In an election where many Republicans are urging voters to vote straight ticket, a group of local Republicans are urging voters to back a Democratic candidate.
A display ad published in today’s and Sunday’s editions of The News Courier urges Limestone County voters to back incumbent Democrat Greg Tucker over Republican Ronnie Coffman in the race for License Commissioner.
It is simple and non-controversial, until you read the fine print.
At the very bottom of the ad in smaller letters is the phrase: “Paid for by Republicans for Greg Tucker License Commissioner.”
Randy Smeenk of Athens placed the ad for the “Republicans for Greg Tucker for License Commissioner.” Not only is Smeenk a Republican, he is a member of the Limestone County Republican State Executive Committee. So is Coffman.
The purpose of the executive committee is to promote the Republican Party and its candidates. Committee members are allowed to vote for candidates from opposing parties, but they are advised not to publicly support them when there is a Republican alternative.
The ad itself is basic.
At the top is the word “VOTE” in red letters followed by the words “INTEGRITY, EXPERIENCE and FISCAL RESPONSIBILITY” in black type.
Below that is Tucker’s name in large, green, capital letters, and under that is Coffman’s name in small, grey capital letters. Each name has a box next to it. Inside Tucker’s box is the word “Yes” and inside Coffman’s box is the work “No.”
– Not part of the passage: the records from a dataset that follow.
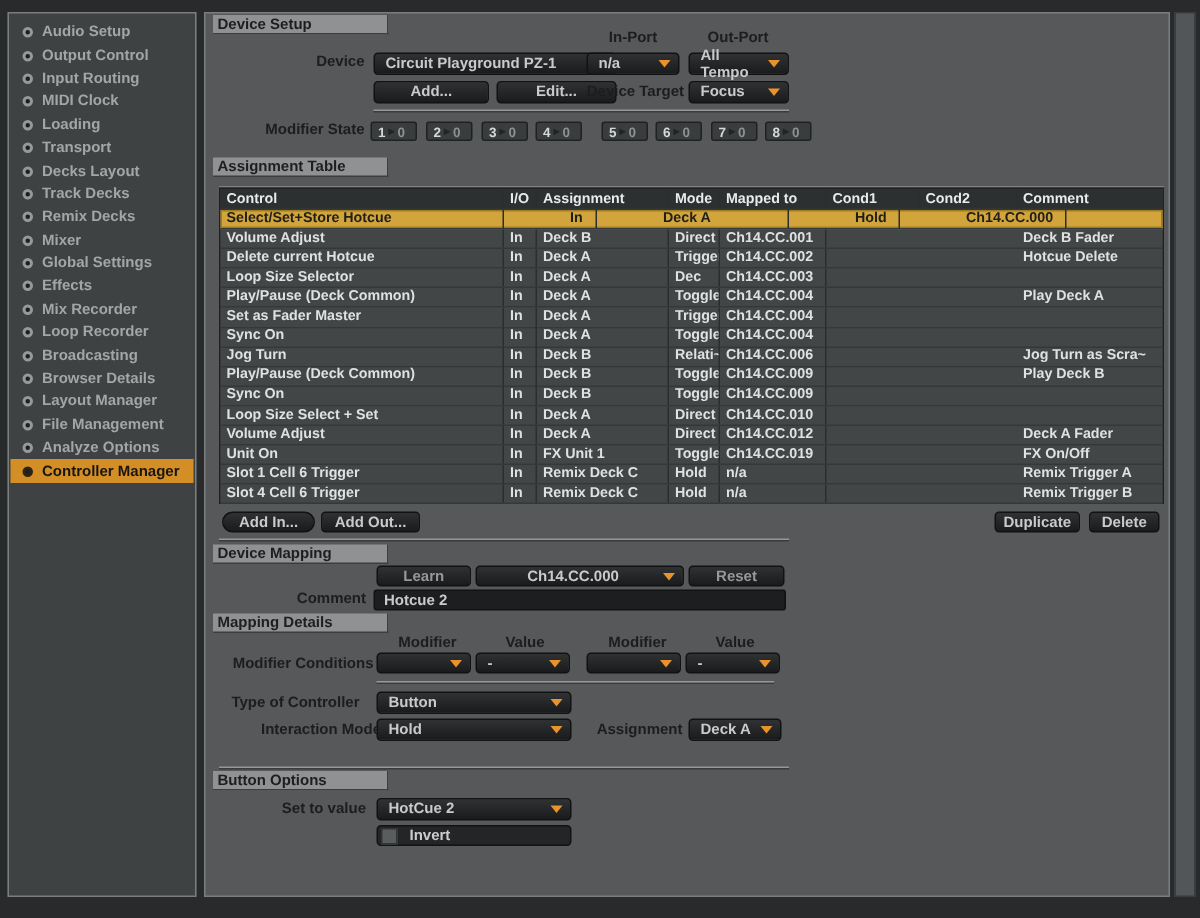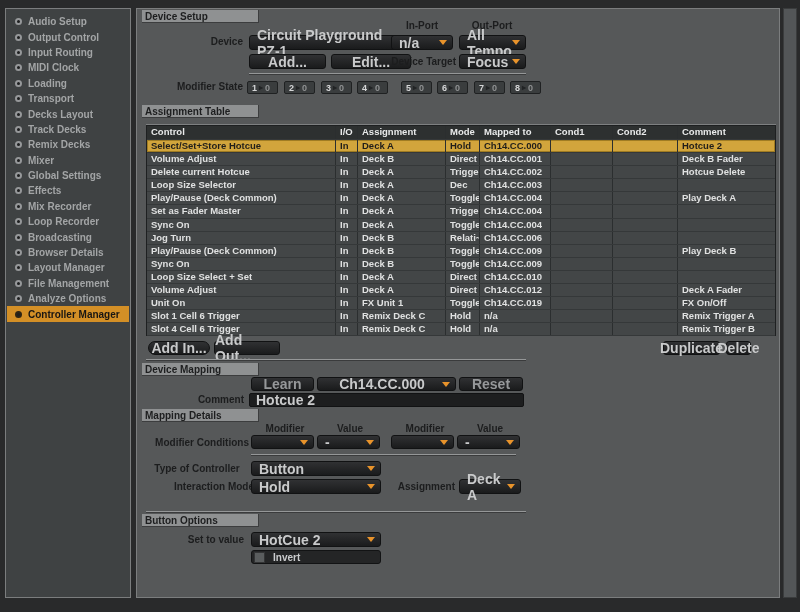--- a/index.html
+++ b/index.html
@@ -37,7 +37,7 @@
   .dd, .btn, .field {
     position:absolute; height:15px; border-radius:3px;
     background:linear-gradient(#303133,#1a1b1c); border:1px solid #111213;
-    color:#c9cacb; font-size:14px; display:flex; align-items:center;
+    color:#c9cacb; font-size:10px; display:flex; align-items:center;
   }
   .dd { padding:0 16px 0 7px; }
   .dd .caret { position:absolute; right:5px; top:4px; width:0; height:0;

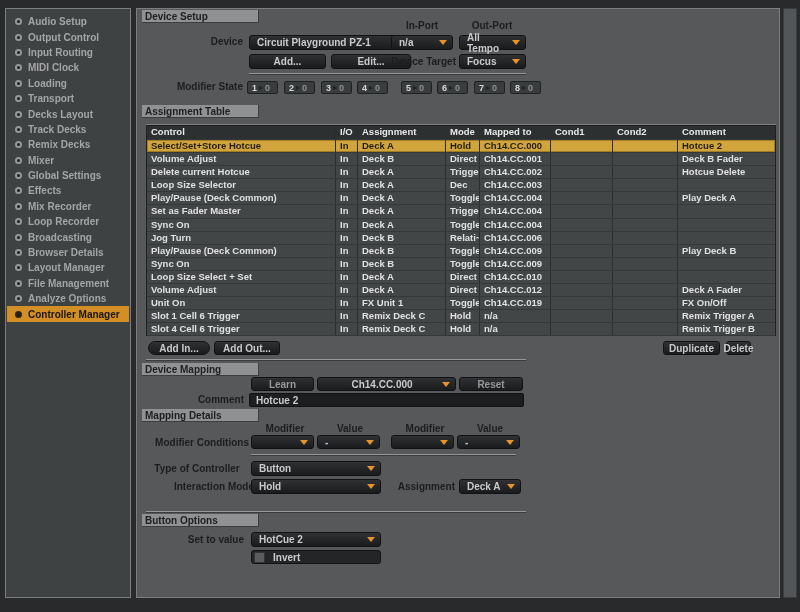--- a/index.html
+++ b/index.html
@@ -63,7 +63,7 @@
   #atable { position:absolute; left:9px; top:116px; width:630px; height:211px;
     background:#3b3e3f; border:1px solid #1e2021; box-shadow:0 -1px 0 #7e8081; }
   .trow { display:flex; width:100%; height:13.1px; background:#434647;
-    border-bottom:1px solid #353839; color:#e0e1e1; }
+    border-bottom:1px solid #353839; color:#e0e1e1;align-items:flex-end; }
   .trow.head { height:14px; background:#2d3030; color:#e9eaea; }
   .trow.selected { background:#d2a53c; color:#201e1a;
     box-shadow:inset 0 0 0 1px #a07c22; }

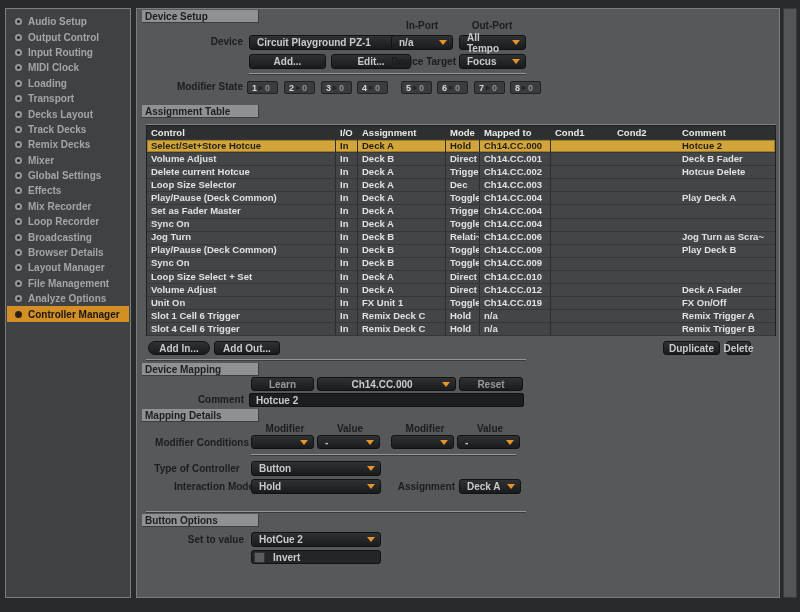--- a/index.html
+++ b/index.html
@@ -66,7 +66,7 @@
     border-bottom:1px solid #353839; color:#e0e1e1;align-items:flex-end; }
   .trow.head { height:14px; background:#2d3030; color:#e9eaea; }
   .trow.selected { background:#d2a53c; color:#201e1a;
-    box-shadow:inset 0 0 0 1px #a07c22; }
+    box-shadow:inset 0 0 0 1px #a07c22;gap:40px; }
   .tcell { flex:none; font-size:9.5px; line-height:12.5px; padding-left:4px;
     border-right:1px solid #2b2e2f; overflow:hidden; white-space:nowrap; }
   .tcell:last-child { border-right:none; }

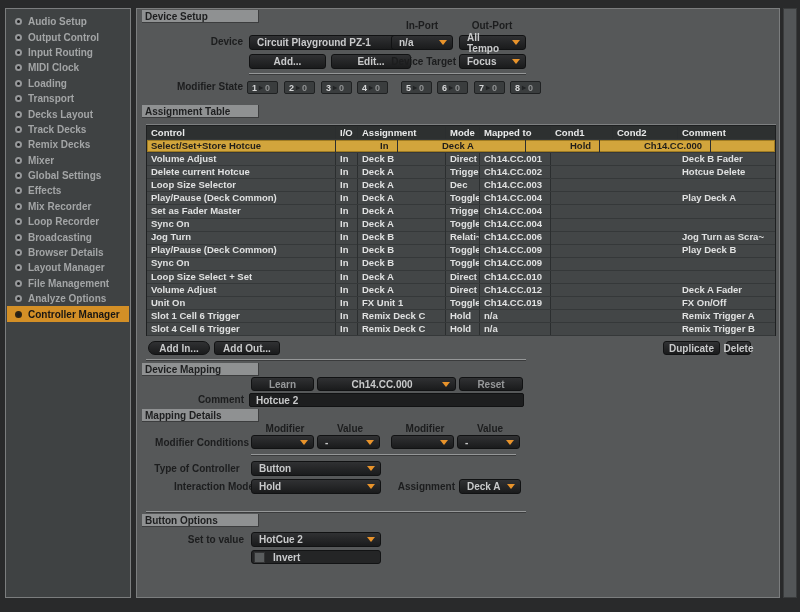--- a/index.html
+++ b/index.html
@@ -406,7 +406,7 @@
   <div class="btn" style="left:11px;top:332px;width:62px;height:14px;border-radius:7px;">Add In...</div>
   <div class="btn" style="left:77px;top:332px;width:66px;height:14px;">Add Out...</div>
   <div class="btn" style="left:526px;top:332px;width:57px;height:14px;">Duplicate</div>
-  <div class="btn" style="left:589px;top:332px;width:25px;height:14px;">Delete</div>
+  <div class="btn" style="left:589px;top:332px;width:47px;height:14px;">Delete</div>
 
   <div class="sep" style="left:9px;top:350px;width:380px;"></div>
   <div class="bar" style="top:354px;">Device Mapping</div>

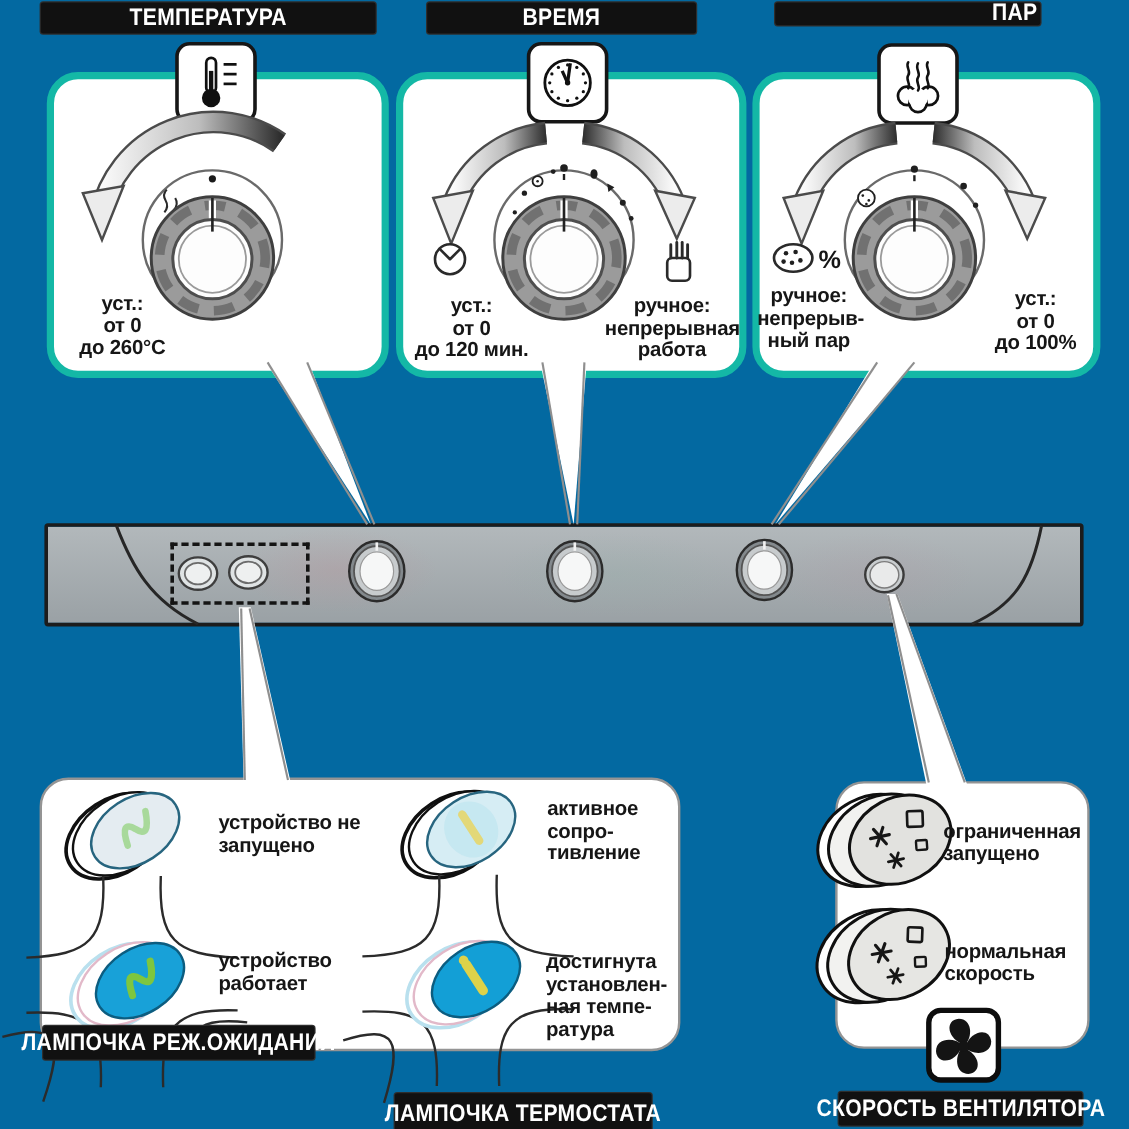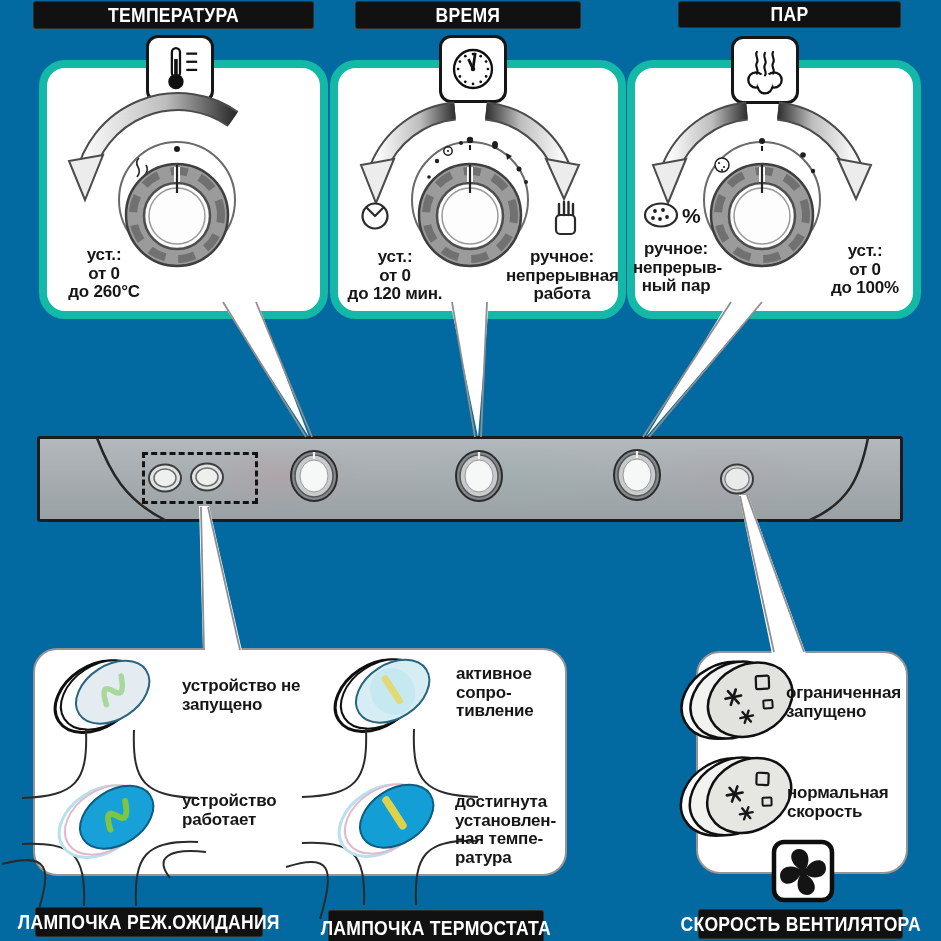--- a/index.html
+++ b/index.html
@@ -40,7 +40,7 @@
   <div class="bar" style="left:356px;top:2px;width:224px;height:26px;">
     <span>ВРЕМЯ</span>
   </div>
-  <div class="bar" style="left:679px;top:2px;width:221px;height:25px;">
+  <div class="bar" style="left:646px;top:2px;width:221px;height:19px;justify-content:flex-end;">
     <span>ПАР</span>
   </div>
 

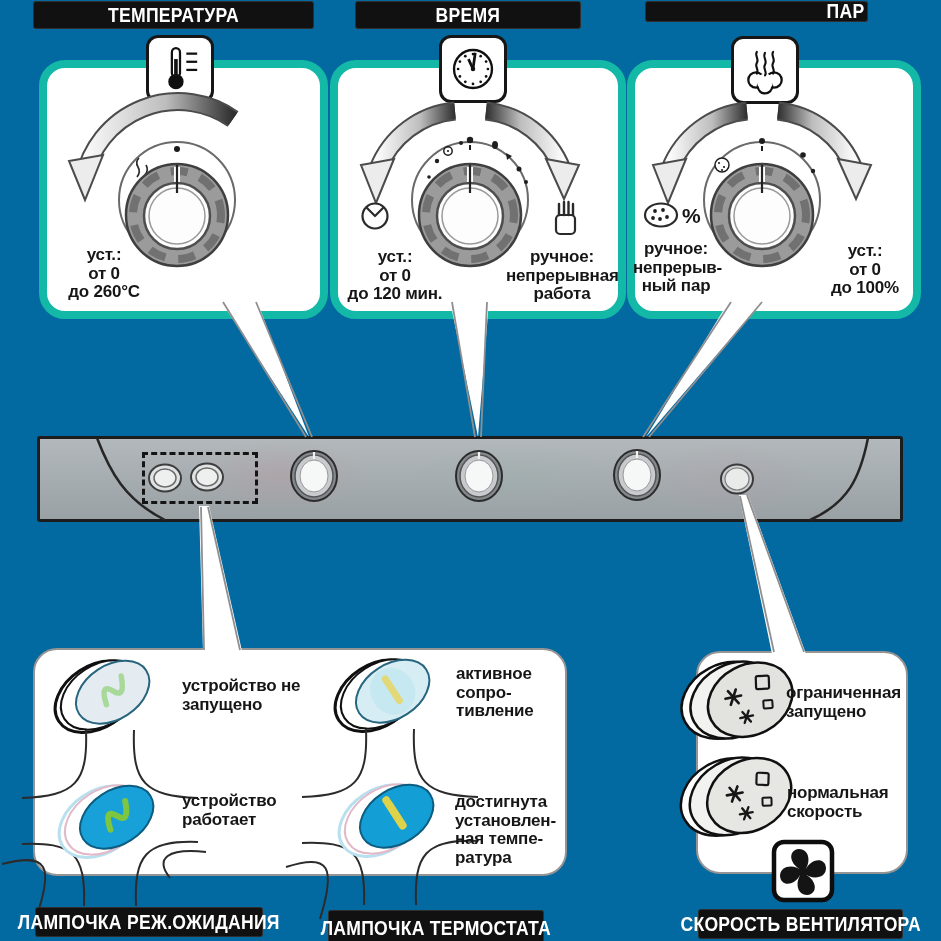--- a/index.html
+++ b/index.html
@@ -8,7 +8,7 @@
   .bar{position:absolute;background:#111;color:#fff;display:flex;align-items:center;
        justify-content:center;border-radius:2px;box-shadow:0 0 0 1px #2e2e2e;z-index:6;}
   .bar span{font-weight:bold;font-size:20px;transform:scaleX(.88);white-space:nowrap;letter-spacing:.3px;}
-  .pbox{position:absolute;border:8px solid #14b8a6;border-radius:26px;background:#fff;z-index:2;}
+  .pbox{position:absolute;border:6px solid #14b8a6;border-radius:26px;background:#fff;z-index:2;}
   .bbox{position:absolute;border:2px solid #949494;border-radius:24px;background:#fff;z-index:2;}
   .ibox{position:absolute;width:62px;height:62px;background:#fff;border:3px solid #161616;
         border-radius:12px;display:flex;align-items:center;justify-content:center;z-index:5;}

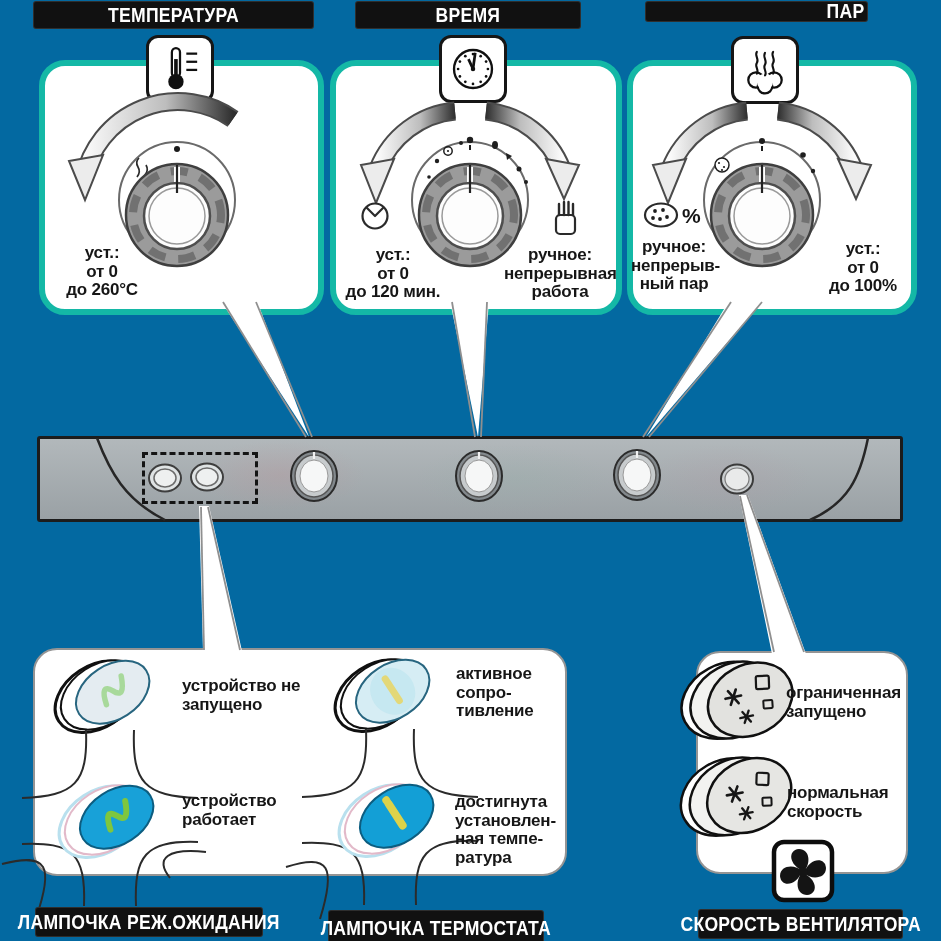--- a/index.html
+++ b/index.html
@@ -423,7 +423,7 @@
   <div class="lbl" style="left:787px;top:784px;width:122px;">нормальная
 скорость</div>
 
-  <div class="bar" style="left:36px;top:908px;width:226px;height:28px;justify-content:center;">
+  <div class="bar" style="left:36px;top:855px;width:226px;height:28px;justify-content:center;">
     <span>ЛАМПОЧКА РЕЖ.ОЖИДАНИЯ</span>
   </div>
   <div class="bar" style="left:329px;top:911px;width:214px;height:35px;">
The true nature of the opposition to Coffman and support for Tucker is unclear.
Smeenk could not be reached for comment about the ad Thursday afternoon.
Tucker told The News Courier Thursday he was not aware of the organization or of any ad.
“I do know Smeenk,” Tucker said. “Last spring he told me he and his friends who drink coffee at the Coffee Pot Grocery were going to support me,” Tucker said. “I have tried not to get into the politics of it (the Republican Party division).”
Tucker also said he was glad to learn the ad was not negative.
When told about the ad Thursday, Coffman said he was not surprised. He said it was prompted by in-fighting in the local Republican Party.
“A little over a year ago, the Republican Party of Limestone County had a split,” Coffman said. “We had about 15 members, including a few Tea Party supporters.”
Coffman said some of the “Old Guard” Republican members did not support the Tea Party platform and its candidates.
“They didn’t like some of the things the Tea Party people were doing,” Coffman said. “They got upset because the state party would not remove them, so they quit (the local party).”
But it was more than that. Coffman was essentially courting the Tea Party membership. A point he admits
“At one time, they thought of starting their own party and running their own candidate,” Coffman said. “I told them if they do, we would never get another Republican elected in Limestone County. I thought it was best for us to form a team and not work against each other.”
He said that while he does not agree with all the beliefs Tea Party members espouse, he agrees to disagree.
“I think they (the Tea Party members) are real good people who stand for the right things,” Coffman said.
(In many counties, Tea Party Patriots do form their own party and run their own candidates.)
The most divisive issue amid the local party, he said, was the appointment of Stan McDonald as Limestone County probate judge. Gov. Robert Bentley appointed McDonald after Mike Davis retired.
“The committee should have gotten to vote on three names to send to the governor,” Coffman said.
Instead, he said, the “Old Guard” submitted its own list to the governor’s office, which did not include McDonald.
“They didn’t go about it the right way,” Coffman said. “I did what I thought was right.”
He said he wanted to keep the membership intact.
“I tried to talk to the members and get them to stay,” Coffman said.
However, he also said he would like to change the old image of the Republican Party, which he said is sometimes viewed as “a group of rich people” and “country club types.”
“When I grew up, everyone in Limestone County was a Democrat,” Coffman said. “You could have gotten the entire Republican Party in a phone booth. I ran as a Republican when it wasn’t cool to be a Republican,” he said, alluding to the Barbara Mandrell song, “I Was Country When Country Wasn’t Cool.”